• **Task requirements**:
With the pictures set aside, write out all of the data exactly as it stands.

• **Material provided**:
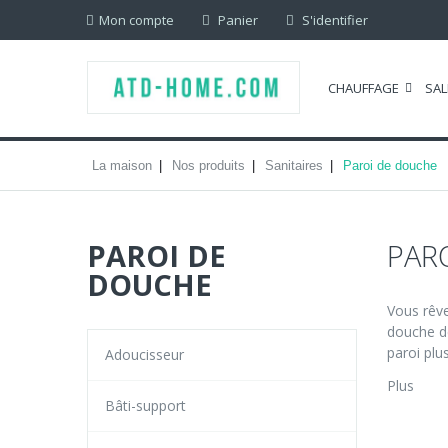
Mon compte
Panier
S'identifier
CHAUFFAGE
SAL
La maison
Nos produits
Sanitaires
Paroi de douche
PAROI DE
PAR
DOUCHE
Vous rêve
douche d
paroi plu
Adoucisseur
Plus
Bâti-support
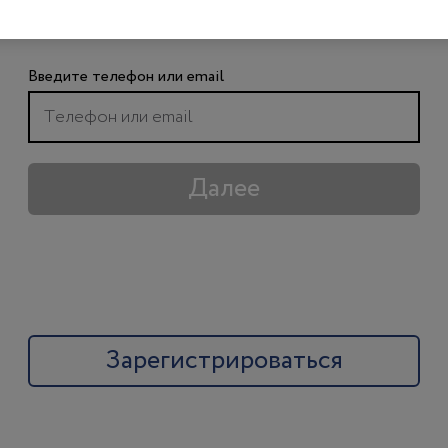
чтобы получить доступ ко всем материалам
сайта
Введите телефон или email
Далее
Зарегистрироваться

• **Answer section**:
Mon compte
Panier
S'identifier
CHAUFFAGE
SAL
La maison
Nos produits
Sanitaires
Paroi de douche
PAROI DE
PAR
DOUCHE
Vous rêve
douche d
paroi plu
Adoucisseur
Plus
Bâti-support
чтобы получить доступ ко всем материалам
сайта
Введите телефон или email
Далее
Зарегистрироваться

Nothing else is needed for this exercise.